Regulation and supervision are inherently built around entities

While this is a fundamental problem yet to be resolved, it is not a problem for banks – or other intermediaries, wishing to become active in crypto or DeFi. Entity-based supervision works perfectly well for them. Indeed European policymakers are negotiating the “Markets in Crypto Assets” regulation (“MiCAR”), while the Basel Committee is considering the prudential treatment of crypto-assets on bank balance sheets. Getting further clarity on regulatory requirements, be they from a consumer protection, market integrity or prudential perspective, is a key prerequisite for regulated financial institutions to take further steps in the crypto- and DeFi-space.

The third thing we want to discuss here is the digital euro, the Eurosystem’s version of a retail-oriented central bank digital currency (CBDC). Only three or four years ago, CBDC was a niche topic, with most central banks only sniffing the idea from tech and abstract scholarly perspectives. That all changed when Facebook announced its Libra plans in 2019, and central banks subsequently realised that the Chinese central bank was already far advanced in developing its CBDC called DC/EP. Today, 36% of the world’s central banks, covering 74% of their population, is looking into CBDC.

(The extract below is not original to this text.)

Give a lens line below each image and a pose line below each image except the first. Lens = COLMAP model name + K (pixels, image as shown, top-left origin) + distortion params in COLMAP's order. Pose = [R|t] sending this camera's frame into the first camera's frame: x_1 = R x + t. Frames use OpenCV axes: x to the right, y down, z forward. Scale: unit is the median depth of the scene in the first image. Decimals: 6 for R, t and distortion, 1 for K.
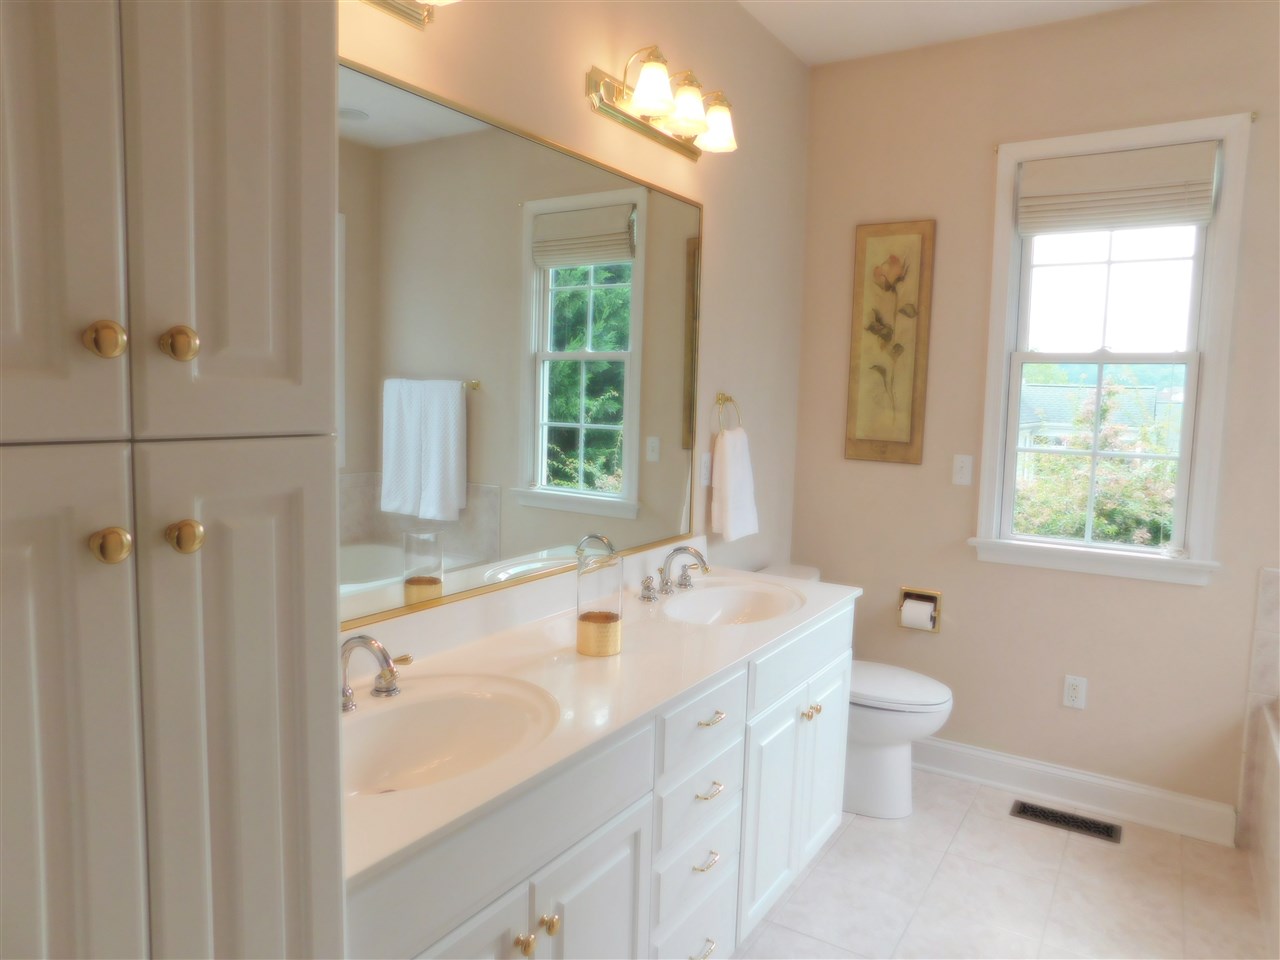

The main motivations for considering CBDCs in Europe appear to be to avert threats to “monetary sovereignty”. In concrete terms, policymakers want to prevent big tech-issued and non-euro-denominated stablecoins from taking over the role of the euro in daily life, as that would impair the central bank’s ability to steer the economy with its monetary policy. Issuing their own stablecoins would also help big techs in building closed ecosystems (“walled gardens”). Yet policymakers are trying to open up such ecosystems, for example by enhanced data portability (Digital Markets Act, Data Act). They'd rather see a common, publicly issued digital euro than a few dominant platform-bound stablecoins.

Moreover, currencies and their infrastructures are seen as a tool in geostrategic positioning. The dollar is currently the uncontested 'number one' for trade and global financial markets. But an internationally available, easy to use and safe CBDC infrastructure could give other currencies an edge.

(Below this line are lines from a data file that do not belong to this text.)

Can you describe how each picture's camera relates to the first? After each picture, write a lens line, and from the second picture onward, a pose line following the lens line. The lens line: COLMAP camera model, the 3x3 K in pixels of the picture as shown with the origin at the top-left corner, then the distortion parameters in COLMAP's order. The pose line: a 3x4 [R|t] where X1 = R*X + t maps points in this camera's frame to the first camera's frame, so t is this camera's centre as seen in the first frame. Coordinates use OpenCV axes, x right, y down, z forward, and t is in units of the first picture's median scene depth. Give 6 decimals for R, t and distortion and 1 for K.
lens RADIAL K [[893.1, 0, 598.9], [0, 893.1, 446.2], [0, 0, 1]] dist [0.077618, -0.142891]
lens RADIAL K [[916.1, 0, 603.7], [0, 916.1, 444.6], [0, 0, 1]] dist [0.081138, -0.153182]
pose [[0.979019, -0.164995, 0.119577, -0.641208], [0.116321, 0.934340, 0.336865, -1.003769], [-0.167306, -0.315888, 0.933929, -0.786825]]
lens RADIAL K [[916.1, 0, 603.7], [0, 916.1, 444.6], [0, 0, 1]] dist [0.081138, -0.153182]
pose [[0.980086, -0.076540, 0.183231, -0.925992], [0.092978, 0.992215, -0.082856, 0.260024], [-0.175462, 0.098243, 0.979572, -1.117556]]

Monetary sovereignty and geostrategic autonomy are clear motivations for a digital euro. From a more narrow end-user perspective, the gains of a digital euro are less clear.

The gains of a digital euro are less clear

Digital means of payment are readily available today, though acceptance and use vary across the EU. That said, banks better follow discussions closely in the coming two years, during the ECB’s “investigation phase”. The European Commission is due to adopt a regulation in early 2023, setting out key design features. Crucial decisions are, therefore, being made in the coming 18 months, and this is also the phase determining whether the digital euro will turn out useful for banks or will instead be primarily weakening them vis-à-vis big techs incorporating the digital euro seamlessly into their ecosystems.

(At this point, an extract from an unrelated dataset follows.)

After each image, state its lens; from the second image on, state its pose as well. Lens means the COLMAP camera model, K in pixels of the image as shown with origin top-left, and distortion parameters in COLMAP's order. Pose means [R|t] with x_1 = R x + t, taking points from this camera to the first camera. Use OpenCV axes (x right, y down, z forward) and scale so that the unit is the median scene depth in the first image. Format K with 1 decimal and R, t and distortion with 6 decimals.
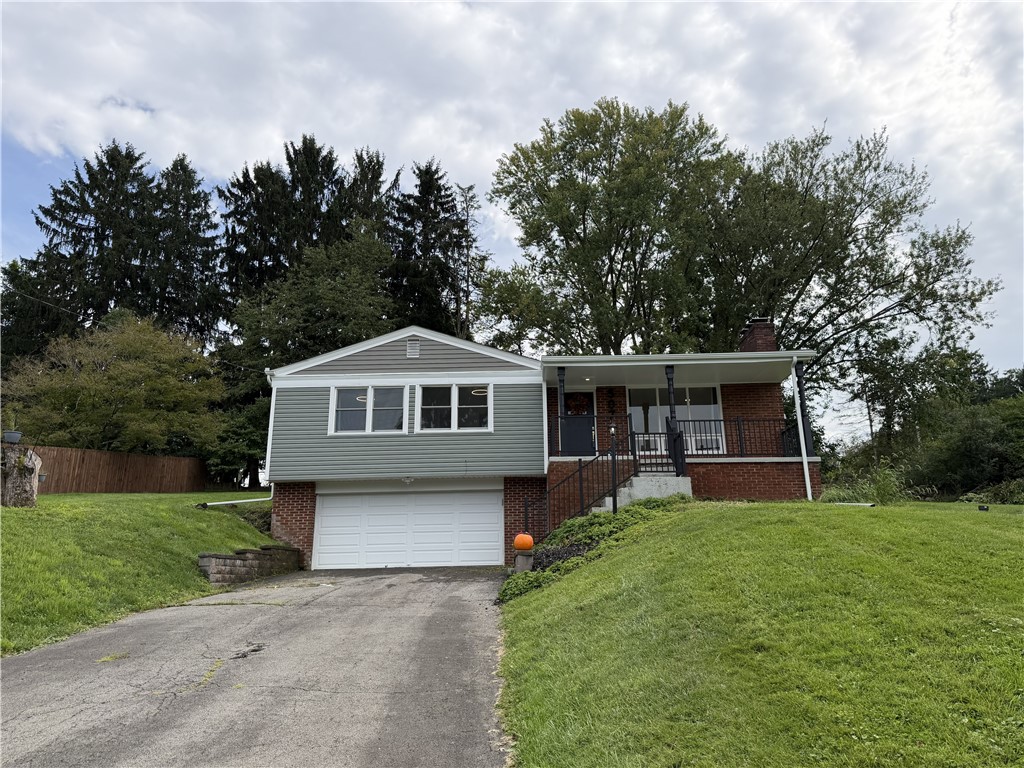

The three themes discussed here, data, crypto and CBDC, show how the regulatory and institutional framework is a key factor shaping banks’ perspectives. Although the regulatory initiatives described will take time to be concluded and implemented, banks would do better to prepare and be ready for them. Several of the issues raise fundamental questions about the bank business model: what role for data in banking? What role for financial intermediation when decentralised financial services take hold? And even: what role for the bank balance sheet, for money creation in a world of CBDC and non-bank issued stablecoins?

These will not be issues that separate the winners from the laggards already over the coming year. Yet these are defining questions that will shape banking over the next decade.